Traditionally focused on social work, the modern-day offerings of Daegu University cover most major fields of study. Undergraduate colleges include those of the Humanities, Law, Public Administration, Economics & Business Administration, Social Sciences, Natural Sciences, Engineering, Information and Communication Engineering, Natural Resources, Arts and Design, Education, and Rehabilitation Sciences, in addition to the Division of Health Science.

As a university, Daegu University provides graduate training as well. In addition to the main Graduate School, Daegu University includes specialized graduate schools of Education, Industrial Information, Social Welfare, Rehabilitation, and Special Education.

==History==
Reverend Young Shik Rhee (이영식, 1894–1981) founded Daegu School for the Blind Children (대구맹아학교).

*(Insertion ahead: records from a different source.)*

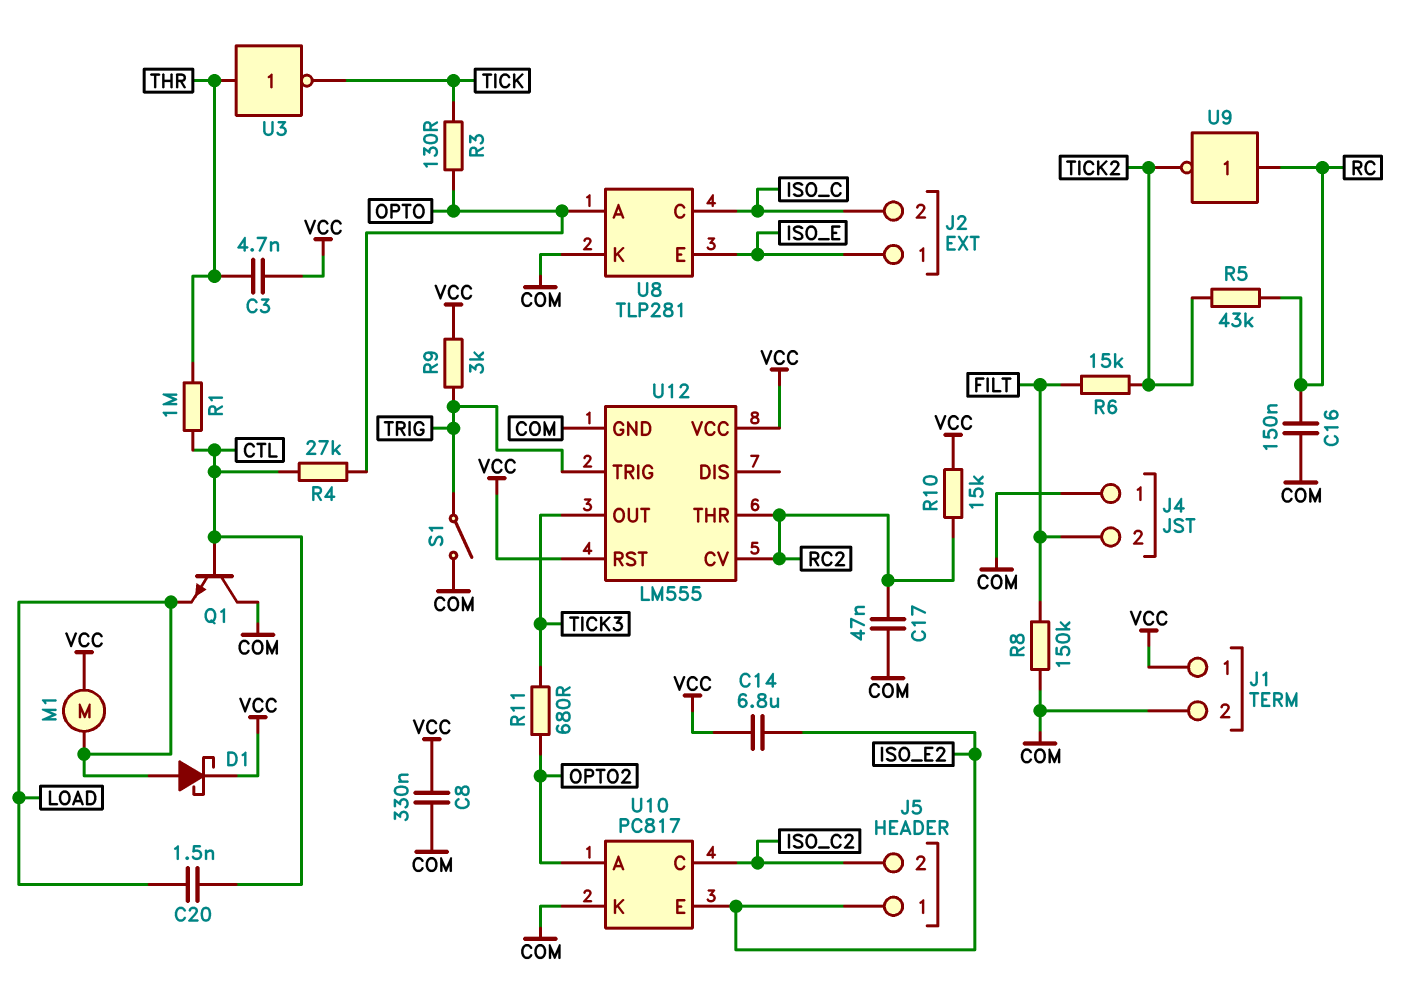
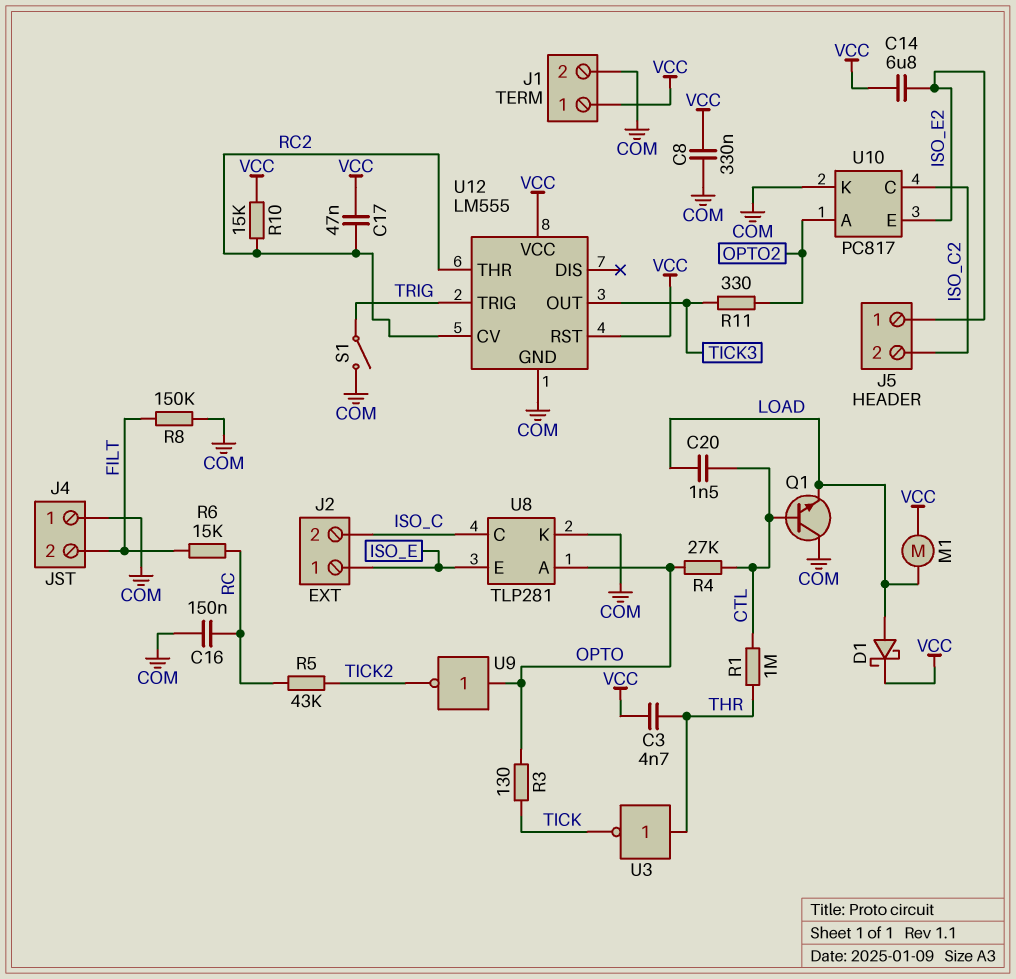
C17: 47nF (COM, RC2) -> 47nF (RC2, VCC)
R6: 15k (FILT, TICK2) -> 15k (FILT, RC)
R9: 3k (TRIG, VCC) -> none
R11: 680 (OPTO2, TICK3) -> 330 (OPTO2, TICK3)
U9: NOT (in RC, out TICK2) -> NOT (in OPTO, out TICK2)

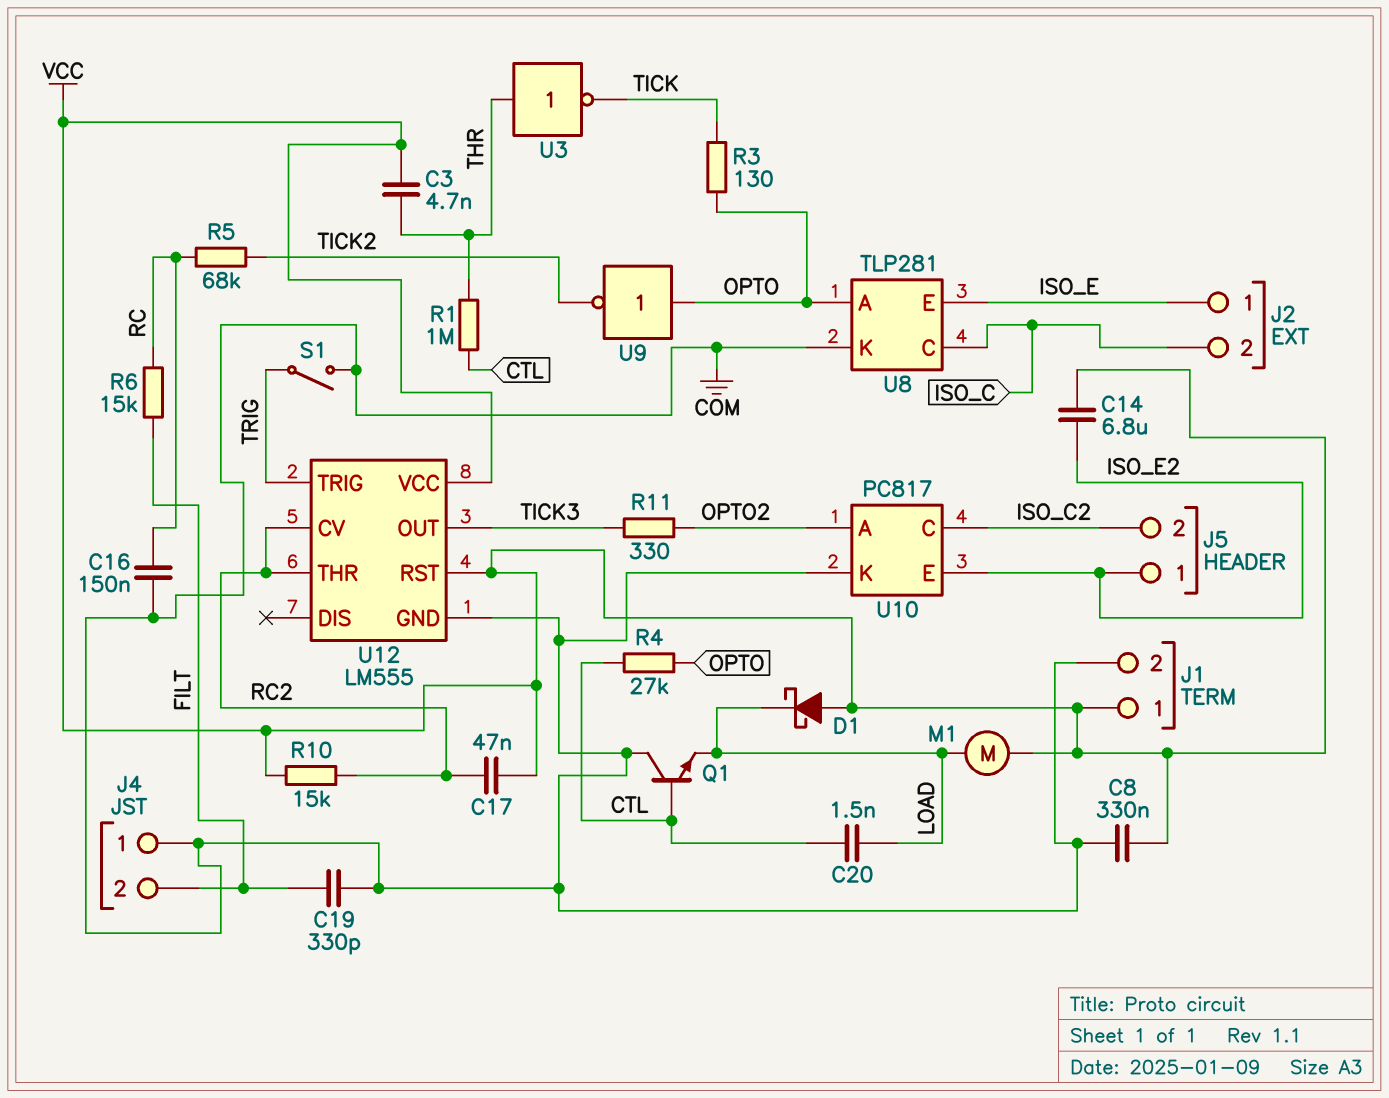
C19: none -> 330pF (COM, FILT)
D1: schottky (A LOAD, K VCC) -> schottky (A VCC, K LOAD)
R5: 43k (RC, TICK2) -> 68k (RC, TICK2)
R8: 150k (COM, FILT) -> none

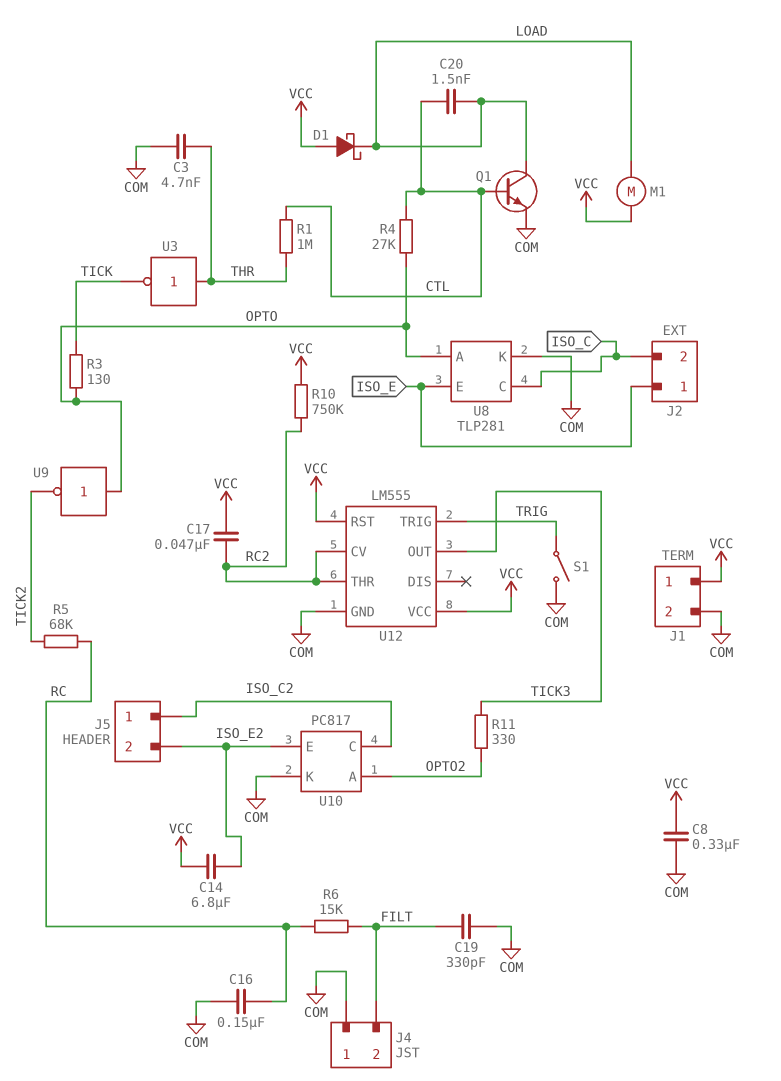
C3: 4.7nF (THR, VCC) -> 4.7nF (COM, THR)
J5 pin 1: ISO_E2 -> ISO_C2
J5 pin 2: ISO_C2 -> ISO_E2
Q1: NPN (B CTL, C COM, E LOAD) -> NPN (B CTL, C LOAD, E COM)
R10: 15k (RC2, VCC) -> 750k (RC2, VCC)

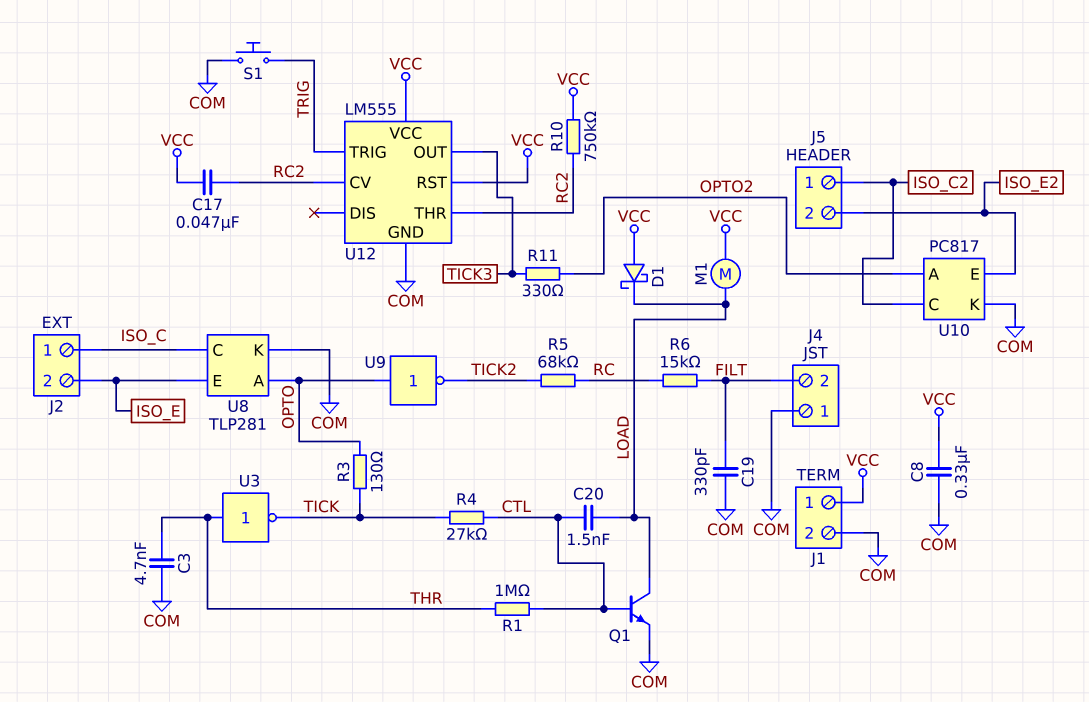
C14: 6.8uF (ISO_E2, VCC) -> none
C16: 150nF (COM, RC) -> none
J2 pin 1: ISO_E -> ISO_C
J2 pin 2: ISO_C -> ISO_E
R4: 27k (CTL, OPTO) -> 27k (CTL, TICK)
S1: switch (COM, TRIG) -> button (COM, TRIG)

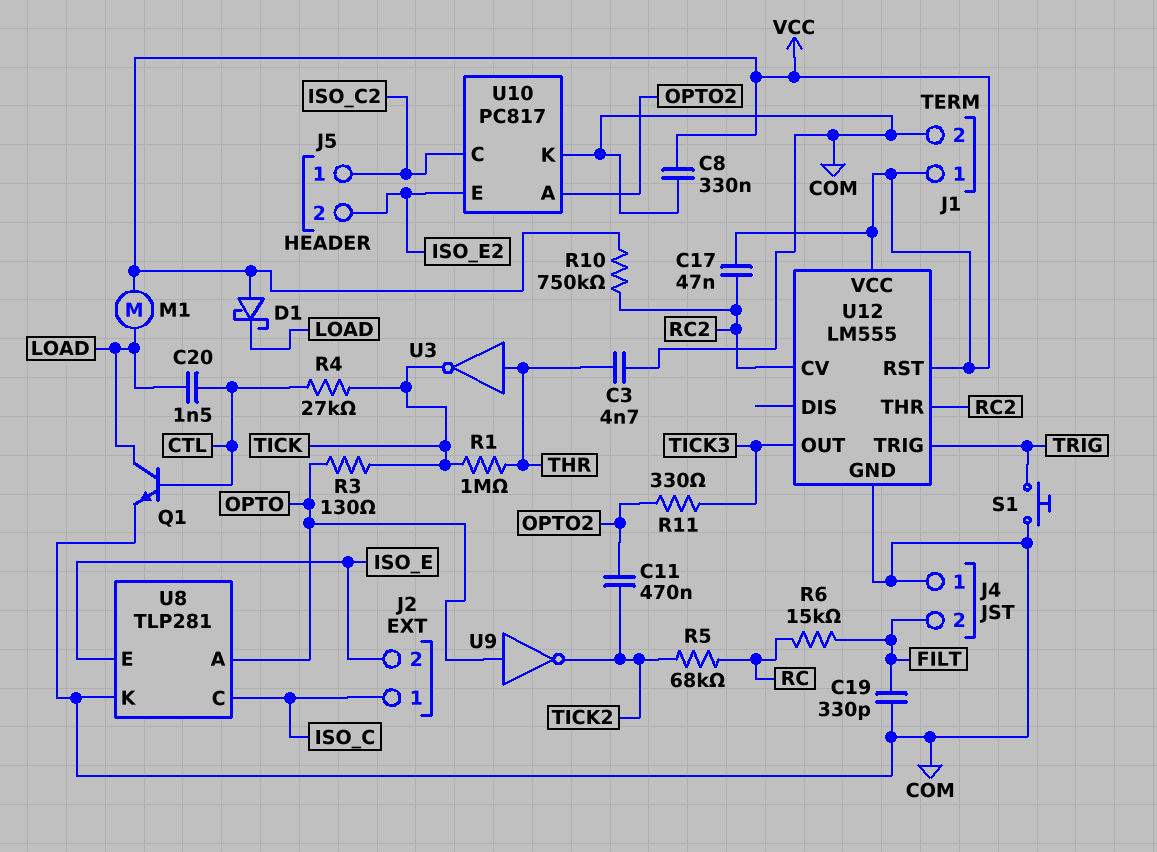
C11: none -> 470nF (OPTO2, TICK2)
R1: 1M (CTL, THR) -> 1M (THR, TICK)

The school remains a part of Daegu University. The university began on May 1, 1956, as the Korea Social Work Institute (한국사회사업학교) in downtown Daegu. Later, it became a college in 1961 (한국사회사업대학). The Gyeongsan campus was opened in 1979. The graduate school opened in 1973.

The school changed from college to university status in 1981 and changed its name from Hansa College to Daegu University.

In 2024, Daegu University announced that it would be closing its sociology department due to declining enrollment.